At Worcester Cathedral last night, it was a concert of two halves. One half comprised what may well have been the highlight for many in the audience: Janáček’s Glagolitic Mass. There have been settings of the liturgy that rival this work in terms of unconventionality, ostensible irreverence and all-round callithumpian mischief, but not, surely, as early as 1927, when the work received its première in Brno. Taking its name from the fact that it sets the words in old Slavic – known as Glagolitic script, dating back to the 9th century – the Glagolitic Mass is as confounding as it is contagious. Even in its brief but curious introduction, spasmodically switching between figurations while maintaining a grand demeanour, Janáček makes it abundantly clear that what’s to come will defy all expectations.

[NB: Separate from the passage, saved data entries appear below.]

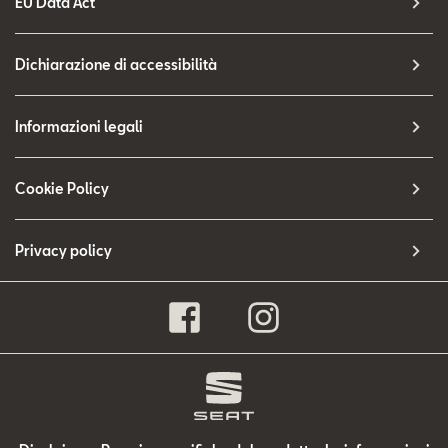
EU Data Act
Dichiarazione di accessibilità
Informazioni legali
Cookie Policy
Privacy policy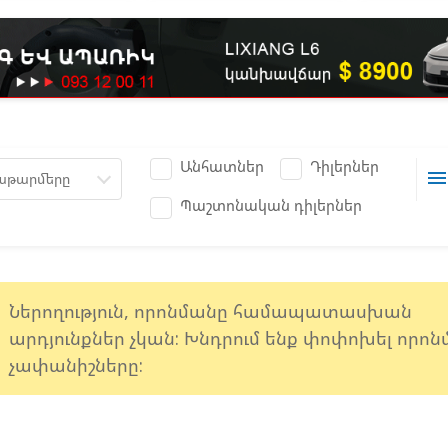
Անհատներ
Դիլերներ
men
աթարմերը
Պաշտոնական դիլերներ
e
Ներողություն, որոնմանը համապատասխան
արդյունքներ չկան: Խնդրում ենք փոփոխել որո
չափանիշները: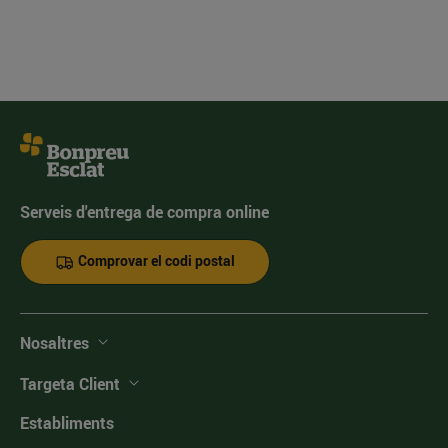
Serveis d'entrega de compra online
Comprovar el codi postal
Nosaltres
Targeta Client
Establiments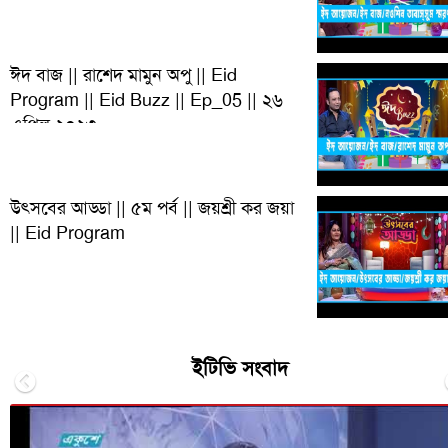
ঈদ বাজ || রাশেদ মামুন অপু || Eid
Program || Eid Buzz || Ep_05 || ২৬
এপ্রিল ২০২৩
উৎসবের আড্ডা || ৫ম পর্ব || জয়শ্রী কর জয়া
|| Eid Program
ইটিভি সংবাদ
Previous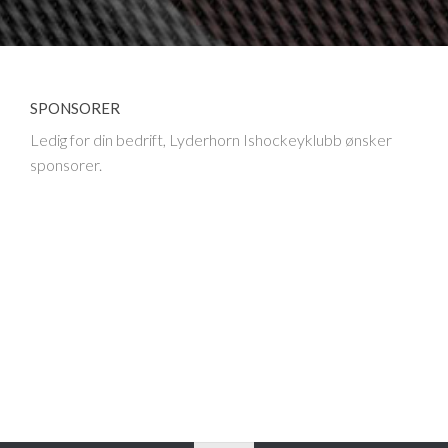
SPONSORER
Ledig for din bedrift, Lyderhorn Ishockeyklubb ønsker
sponsorer.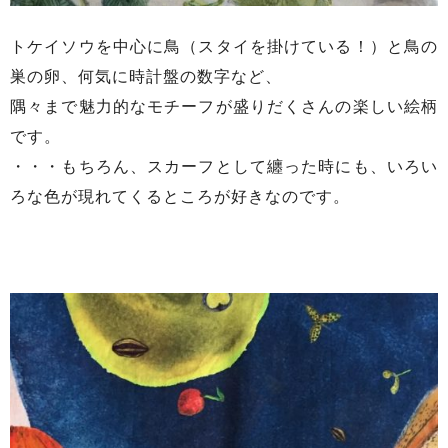
トケイソウを中心に鳥（スタイを掛けている！）と鳥の
巣の卵、何気に時計盤の数字など、
隅々まで魅力的なモチーフが盛りだくさんの楽しい絵柄
です。
・・・もちろん、スカーフとして纏った時にも、いろい
ろな色が現れてくるところが好きなのです。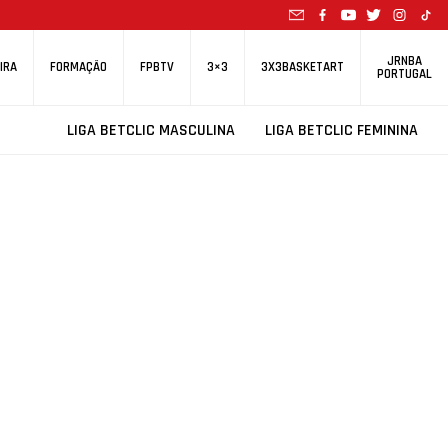
JRNBA
IRA
FORMAÇÃO
FPBTV
3×3
3X3BASKETART
PORTUGAL
LIGA BETCLIC MASCULINA
LIGA BETCLIC FEMININA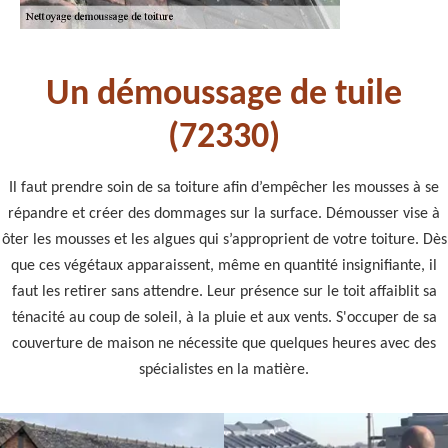
Un démoussage de tuile
(72330)
Il faut prendre soin de sa toiture afin d’empêcher les mousses à se
répandre et créer des dommages sur la surface. Démousser vise à
ôter les mousses et les algues qui s’approprient de votre toiture. Dès
que ces végétaux apparaissent, même en quantité insignifiante, il
faut les retirer sans attendre. Leur présence sur le toit affaiblit sa
ténacité au coup de soleil, à la pluie et aux vents. S'occuper de sa
couverture de maison ne nécessite que quelques heures avec des
spécialistes en la matière.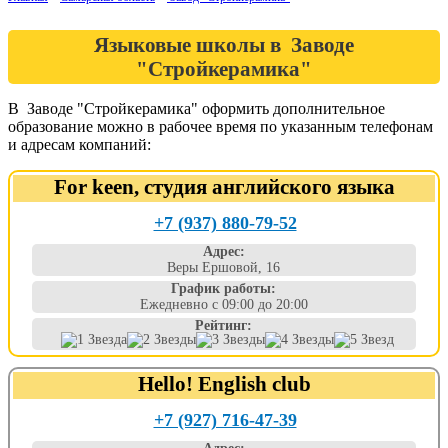
Языковые школы в Заводе
"Стройкерамика"
В Заводе "Стройкерамика" оформить дополнительное
образование можно в рабочее время по указанным телефонам
и адресам компаний:
For keen, cтудия английского языка
+7 (937) 880-79-52
Адрес:
Веры Ершовой, 16
График работы:
Ежедневно с 09:00 до 20:00
Рейтинг:
Hello! English club
+7 (927) 716-47-39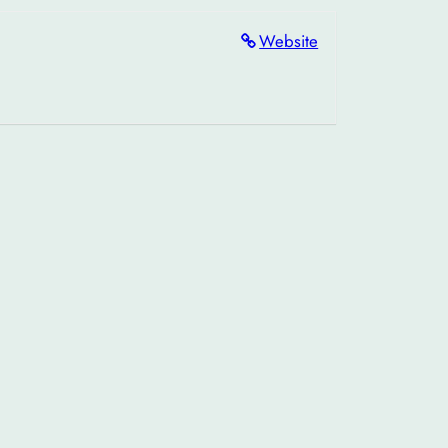
Website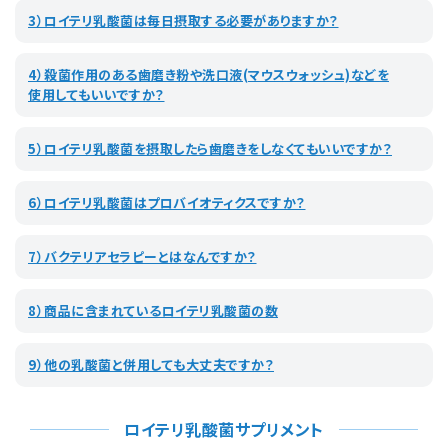
3）ロイテリ乳酸菌は毎日摂取する必要がありますか？
4）殺菌作用のある歯磨き粉や洗口液(マウスウォッシュ)などを
使用してもいいですか？
5）ロイテリ乳酸菌を摂取したら歯磨きをしなくてもいいですか？
6）ロイテリ乳酸菌はプロバイオティクスですか？
7）バクテリアセラピーとはなんですか？
8）商品に含まれているロイテリ乳酸菌の数
9）他の乳酸菌と併用しても大丈夫ですか？
ロイテリ乳酸菌サプリメント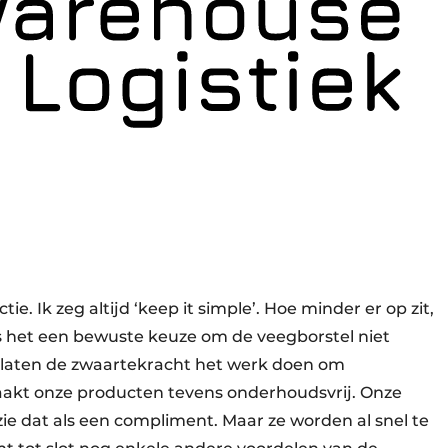
e. Ik zeg altijd ‘keep it simple’. Hoe minder er op zit,
s het een bewuste keuze om de veegborstel niet
ij laten de zwaartekracht het werk doen om
aakt onze producten tevens onderhoudsvrij. Onze
ie dat als een compliment. Maar ze worden al snel te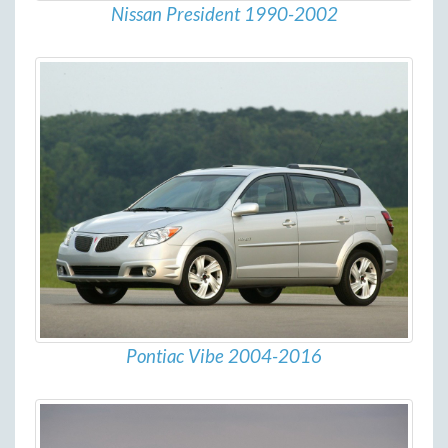
Nissan President 1990-2002
Pontiac Vibe 2004-2016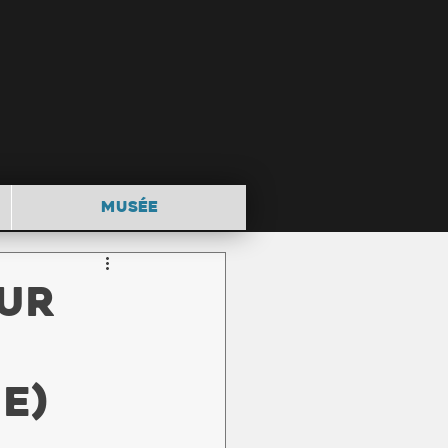
MUSÉE
sur
e)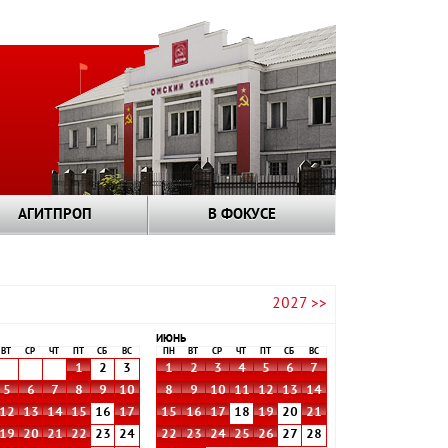
АГИТПРОП
В ФОКУСЕ
2027 >>
ИЮНЬ
ВТ
СР
ЧТ
ПТ
СБ
ВС
ПН
ВТ
СР
ЧТ
ПТ
СБ
ВС
1
2
3
1
2
3
4
5
6
7
5
6
7
8
9
10
8
9
10
11
12
13
14
12
13
14
15
16
17
15
16
17
18
19
20
21
19
20
21
22
23
24
22
23
24
25
26
27
28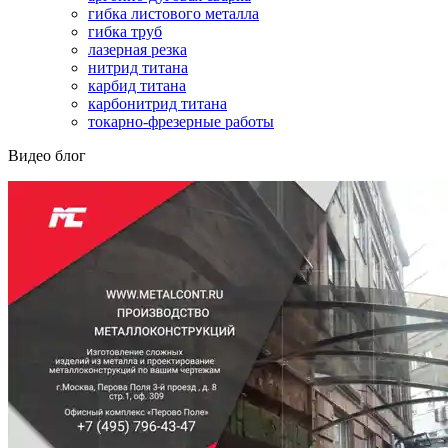
гибка листового металла
гибка труб
лазерная резка
нитрид титана
карбид титана
карбонитрид титана
токарно-фрезерные работы
Видео блог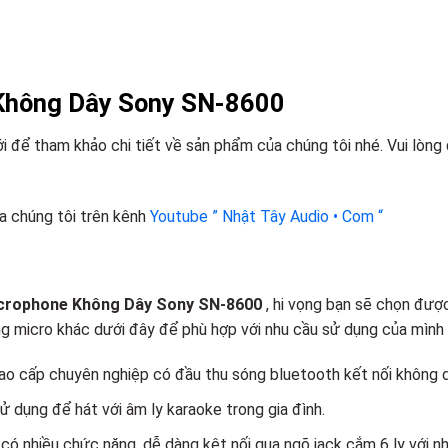
 Không Dây Sony SN-8600
để tham khảo chi tiết về sản phẩm của chúng tôi nhé. Vui lòng
a chúng tôi trên kênh
Youtube ” Nhật Tây Audio • Com “
crophone Không Dây Sony SN-8600
, hi vọng bạn sẽ chọn đượ
 micro khác dưới đây để phù hợp với nhu cầu sử dụng của mình 
cao cấp chuyên nghiệp có đầu thu sóng bluetooth kết nối không dâ
sử dụng để hát với âm ly karaoke trong gia đình.
có nhiều chức năng, dễ dàng kêt nối qua ngõ jack cắm 6 ly với nhi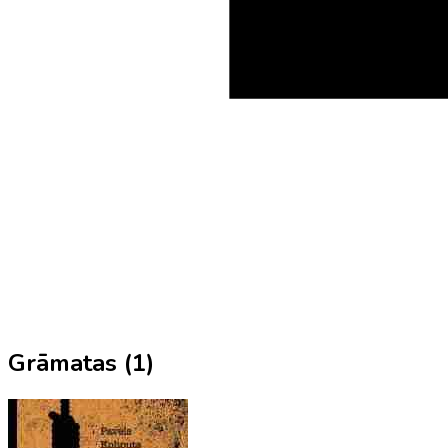
Grāmatas (
1
)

It would be easy for a performance of the work to turn into a kind of St Trinian’s-esque romp, the orchestra leaping around, running riot while the singers – chorus and soloists alike – squawk and shriek and bellow with abandon. Conductor Frank Beermann impressively found a way to keep a lid on all this pent-up mayhem while nonetheless allowing everyone on stage the freest of reins. Thus, the Kyrie was so full-blooded that its confidence in the mercy being petitioned for was overwhelming, becoming a complex simultaneous outburst of desperation and elation. The Gloria went further, Beermann eliciting such a sense of euphoria that the music was practically beaming from ear to ear as it ran and tumbled, surrounded and suffused by glory, the chorus letting fly enormous exclamations somewhere between singing and shouting, caught up in rapture. Even the Credo, surely one of the least promising texts for any composer to have to make musical, became akin to a jaunty swaggering along a promenade in the fresh air, ultimately even seeking to outdo the Gloria in the boisterous, cavorting shapes it pulled. It was tempting to applaud after every single movement.
That the soloists were able not merely to be audible but actually to ride upon and soar over such enormous waves of sound was no small achievement; all four were impressive, soprano Natalya Romaniw and tenor Daniel Norman especially so, like a pair of generals issuing commands to an army. Beermann handled the work’s conclusion perfectly, bringing down the Philharmonia and Festival Chorus through the Sanctus and Agnus Dei to a point where we believed humility might just be possible. Whereupon the famous organ solo and orchestral climax blew such notions to smithereens in an overblown finale of histrionics and hysteria. Not so much an act of worship as an exercise in shock and awe, ninety years on from that first performance Janáček’s Glagolitic Mass has clearly lost absolutely none of its weird but undeniable power.